Brief A: Count the lines in the records below that contain the string "alto", treating uppercase and lowercase as different. Give only the number.

Excerpt provided:
In Australia to promote the widely acclaimed new mini-series, When We Rise, Griffiths believes that by putting viewers into the shoes of real life LGBT+ activists, the show has the ability to open people’s minds and hearts to the struggles of the LGBT+ community.

“You kind of know these people by the end of the show, and I think when you know people and you know their journey you want for them what you have for yourself,” she says, calling Abbott “a little bit of an anomaly” to her theory.

Recalling her childhood as a “little white Catholic girl who’d never left Melbourne”, Griffiths tells SBS how her world was “absolutely rocked” when she watched Roots in 1977.
“It changed me,” she says, describing it as a “seminal primer for [her] sensitivity to human rights and civil rights”. She believes When We Rise can be as powerful for others.

“I think anyone who watches this will understand by the end why it’s not democratic to have a population vote on whether a part of that population gets to have things that everybody else has, and to just know it’s wrong,” she says, referencing Australia’s now dead plebiscite.

Disappointed that Australia has yet to legalise marriage equality - a climactic moment for the characters in When We Rise as it portrays the United States 2015 Supreme Court ruling on same-sex marriage - Griffiths feels that “it would make Australia closer to being the fair and lucky country for all that it should be,” noting that “we’ve led the way in some of the most important democratic reforms of the last century”.

Brief B: Name every place mentioned in the excerpt about When We Rise, listing each one once.

Input:
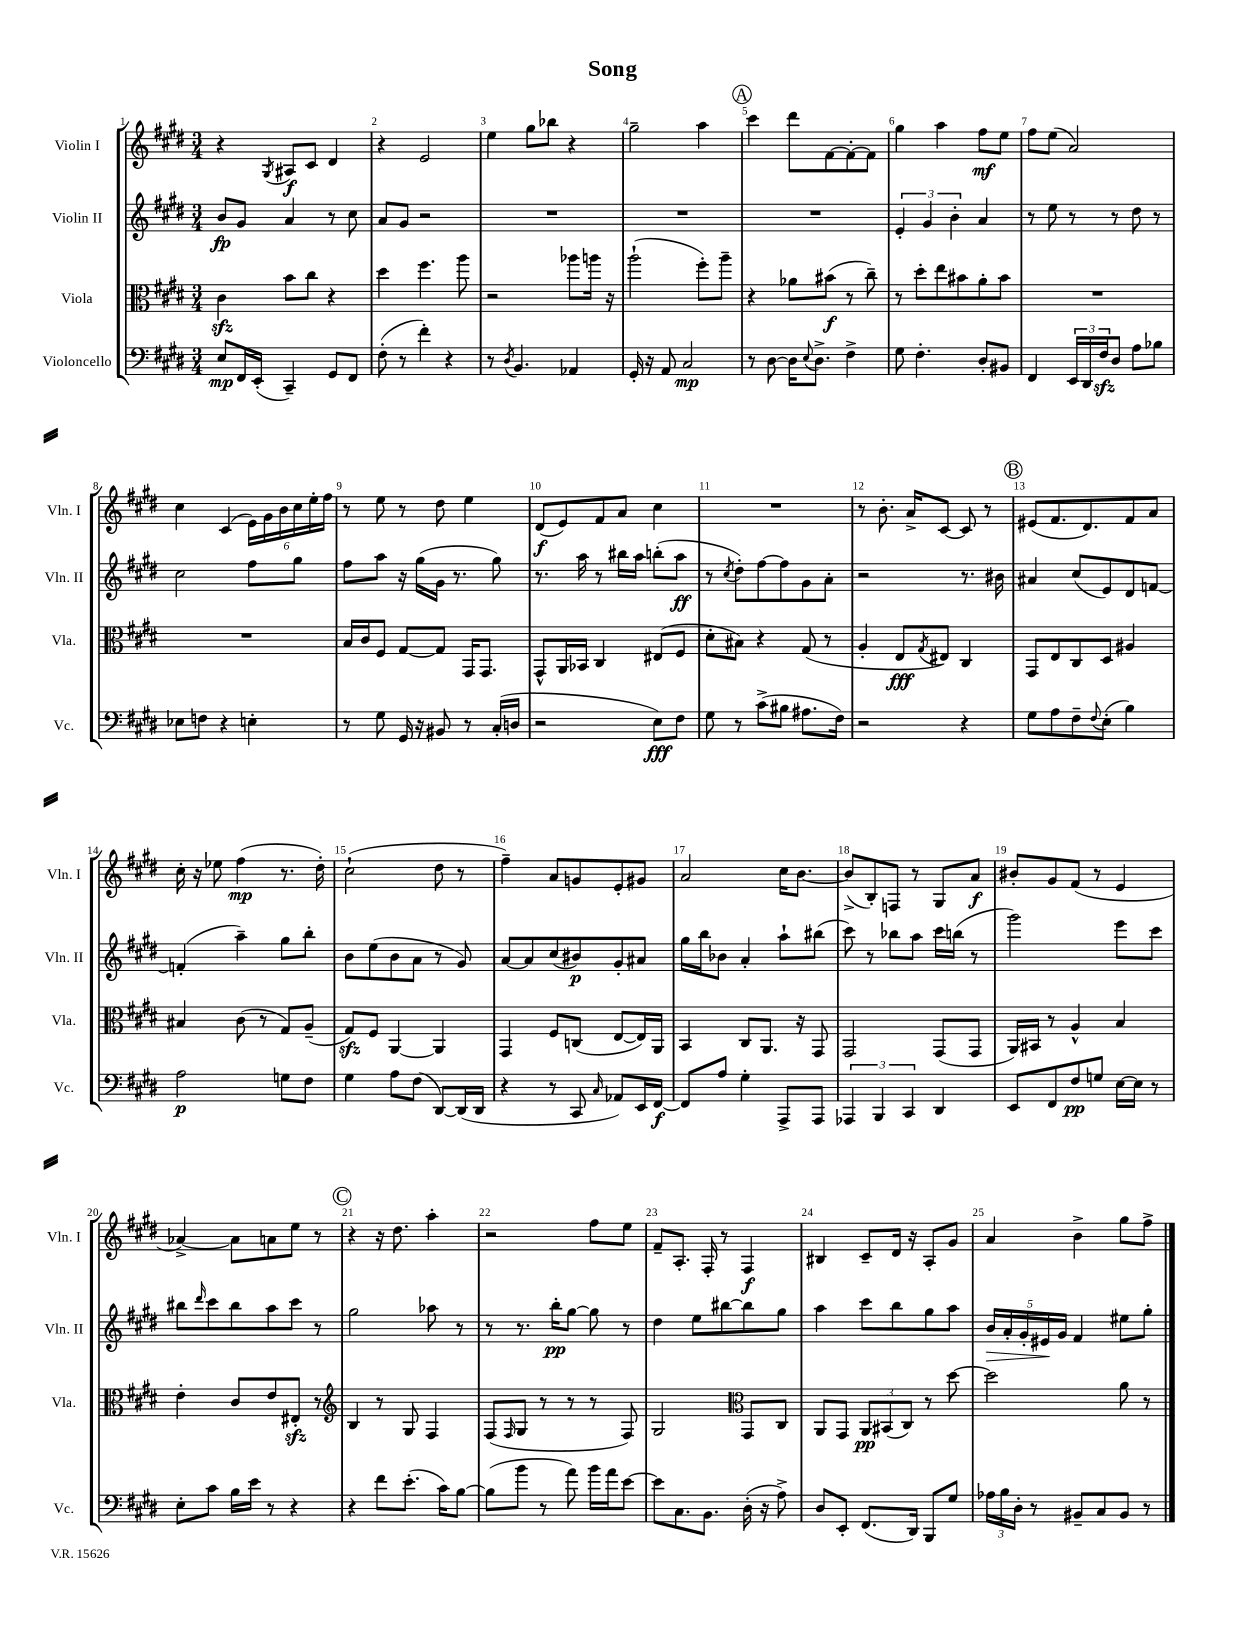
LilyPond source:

\header { title = "Song" }
<<
\new StaffGroup <<
\new Staff = "s0" \with { instrumentName = "Violin I" shortInstrumentName = "Vln. I" } {
    \clef treble \key e \major \numericTimeSignature \time 3/4
    r4 \acciaccatura { gis8 } ais8\f cis'8 dis'4 |
    r4 e'2 |
    e''4 gis''8 bes''8 r4 |
    gis''2-- a''4 |
    \mark \markup { \circle "A" } cis'''4 dis'''8 fis'8~ fis'8~-. fis'8 |
    gis''4 a''4 fis''8\mf e''8 |
    fis''8 e''8( a'2) |
    cis''4 cis'4( \tuplet 6/4 { e'16) gis'16 b'16 cis''16 e''16-. fis''16 } |
    r8 e''8 r8 dis''8 e''4 |
    dis'8\f( e'8) fis'8 a'8 cis''4 |
    R2. |
    r8 b'8.-. a'16-> cis'8~ cis'8 r8 |
    \mark \markup { \circle "B" } eis'8( fis'8. dis'8.) fis'8 a'8 |
    cis''16-. r16 ees''8 fis''4\mp( r8. dis''16-.) |
    cis''2-!( dis''8 r8 |
    fis''4--) a'8 g'8 e'8-. gis'8 |
    a'2 cis''16 b'8.~ |
    b'8->( b8-.) f8 r8 gis8 a'8\f |
    bis'8-. gis'8 fis'8( r8 e'4 |
    aes'4~->) aes'8 a'8 e''8 r8 |
    \mark \markup { \circle "C" } r4 r16 dis''8. a''4-. |
    r2 fis''8 e''8 |
    fis'8-- a8.-. fis16-. r8 fis4\f |
    bis4 cis'8-- dis'16 r16 a8-. gis'8 |
    a'4 b'4-> gis''8 fis''8-> \bar "|." |
}
\new Staff = "s1" \with { instrumentName = "Violin II" shortInstrumentName = "Vln. II" } {
    \clef treble \key e \major \numericTimeSignature \time 3/4
    b'8\fp gis'8 a'4 r8 cis''8 |
    a'8 gis'8 r2 |
    R2. |
    R2. |
    \mark \markup { \circle "A" } R2. |
    \tuplet 3/2 { e'4-. gis'4 b'4-. } a'4 |
    r8 e''8 r8 r8 dis''8 r8 |
    cis''2 fis''8 gis''8 |
    fis''8 a''8 r16 gis''16( gis'16 r8. gis''8) |
    r8. a''16 r8 bis''16 a''16 b''8-.( a''8\ff |
    r8 \acciaccatura { cis''8 } dis''8-.) fis''8~ fis''8 gis'8 a'8-. |
    r2 r8. bis'16 |
    \mark \markup { \circle "B" } ais'4 cis''8( e'8) dis'8 f'8~ |
    f'4-.( a''4--) gis''8 b''8-. |
    b'8 e''8( b'8 a'8 r8 gis'8) |
    a'8~ a'8 cis''8( bis'8\p) gis'8-. ais'8 |
    gis''16 b''16 bes'8 a'4-. a''8-! bis''8( |
    cis'''8) r8 bes''8 a''8 cis'''16 b''16( r8 |
    gis'''2) e'''8 cis'''8 |
    bis''8 \grace { dis'''16 } cis'''8 bis''8 a''8 cis'''8 r8 |
    \mark \markup { \circle "C" } gis''2 aes''8 r8 |
    r8 r8. b''16-.\pp gis''8~ gis''8 r8 |
    dis''4 e''8 bis''8~ bis''8 gis''8 |
    a''4 cis'''8 b''8 gis''8 a''8 |
    \tuplet 5/4 { b'16\> a'16-. gis'16-. eis'16\! gis'16 } fis'4 eis''8 gis''8-. \bar "|." |
}
\new Staff = "s2" \with { instrumentName = "Viola" shortInstrumentName = "Vla." } {
    \clef alto \key e \major \numericTimeSignature \time 3/4
    cis'4\sfz b'8 cis''8 r4 |
    dis''4 fis''4. a''8 |
    r2 aes''8 a''16 r16 |
    a''2-!( fis''8-.) a''8-- |
    \mark \markup { \circle "A" } r4 aes'8 bis'8\f( r8 cis''8--) |
    r8 dis''8-. e''8 bis'8 a'8-. bis'8 |
    R2. |
    R2. |
    b16 cis'16 fis8 gis8~ gis8 gis,16 gis,8. |
    gis,8-^ a,16 bes,16 cis4 eis8( fis8 |
    dis'8-. bis8) r4 gis8( r8 |
    a4-. e8\fff \acciaccatura { gis8 } eis8) cis4 |
    \mark \markup { \circle "B" } gis,8 e8 cis8 dis8 ais4 |
    bis4 cis'8( r8 gis8) a8--( |
    gis8\sfz) fis8 a,4~ a,4 |
    gis,4 fis8 c8( e8~ e16) a,16 |
    b,4 cis8 a,8. r16 gis,8 |
    gis,2 gis,8( gis,8 |
    a,16) bis,16 r8 a4-^ b4 |
    e'4-. cis'8 e'8 eis8-.\sfz r8 |
    \mark \markup { \circle "C" } \clef treble b4 r8 gis8 fis4 |
    fis8( \grace { fis16 } gis8 r8 r8 r8 fis8) |
    gis2 \clef alto gis,8 cis8 |
    a,8 gis,8 \tuplet 3/2 { a,8\pp bis,8( cis8) } r8 dis''8~ |
    dis''2 a'8 r8 \bar "|." |
}
\new Staff = "s3" \with { instrumentName = "Violoncello" shortInstrumentName = "Vc." } {
    \clef bass \key e \major \numericTimeSignature \time 3/4
    e8\mp fis,16 e,16-.( cis,4--) gis,8 fis,8 |
    fis8-.( r8 fis'4-.) r4 |
    r8 \acciaccatura { dis8 } b,4. aes,4 |
    gis,16-. r16 a,8 cis2\mp |
    \mark \markup { \circle "A" } r8 dis8~ dis16 \appoggiatura { e8 } dis8.-> fis4-> |
    gis8 fis4.-. dis8-. bis,8 |
    fis,4 \tuplet 3/2 { e,16 dis,16 fis16\sfz } dis8 a8 bes8 |
    ees8 f8 r4 e4-. |
    r8 gis8 gis,16 r16 bis,8 r8 cis16-.( d16 |
    r2 e8\fff) fis8 |
    gis8 r8 cis'8->( bis8 ais8. fis16) |
    r2 r4 |
    \mark \markup { \circle "B" } gis8 a8 fis8-- \appoggiatura { fis8 } e8-.( b4) |
    a2\p g8 fis8 |
    gis4 a8 fis8( dis,8~) dis,16( dis,16 |
    r4 r8 cis,8 \grace { cis16 } aes,8) e,16 fis,16~\f |
    fis,8 a8 gis4-. a,,8-> a,,8 |
    \tuplet 3/2 { aes,,4 b,,4 cis,4 } dis,4 |
    e,8 fis,8 fis8\pp g8 e16~ e16 r8 |
    e8-. cis'8 b16 e'16 r8 r4 |
    \mark \markup { \circle "C" } r4 fis'8 e'8.-.( cis'16) b8~ |
    b8( b'8 r8 a'8) b'16 a'16 e'8~ |
    e'8 cis8. b,8. dis16-.( r16 a8->) |
    dis8 e,8-. fis,8.( dis,16) b,,8 gis8 |
    \tuplet 3/2 { aes16 b16 dis16-. } r8 bis,8-- cis8 bis,8 r8 \bar "|." |
}
>>
>>
\layout { \context { \Score \override BarNumber.break-visibility = ##(#f #t #t) barNumberVisibility = #all-bar-numbers-visible } }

Correct result A: 2

Correct result B:
Australia
Melbourne
the United States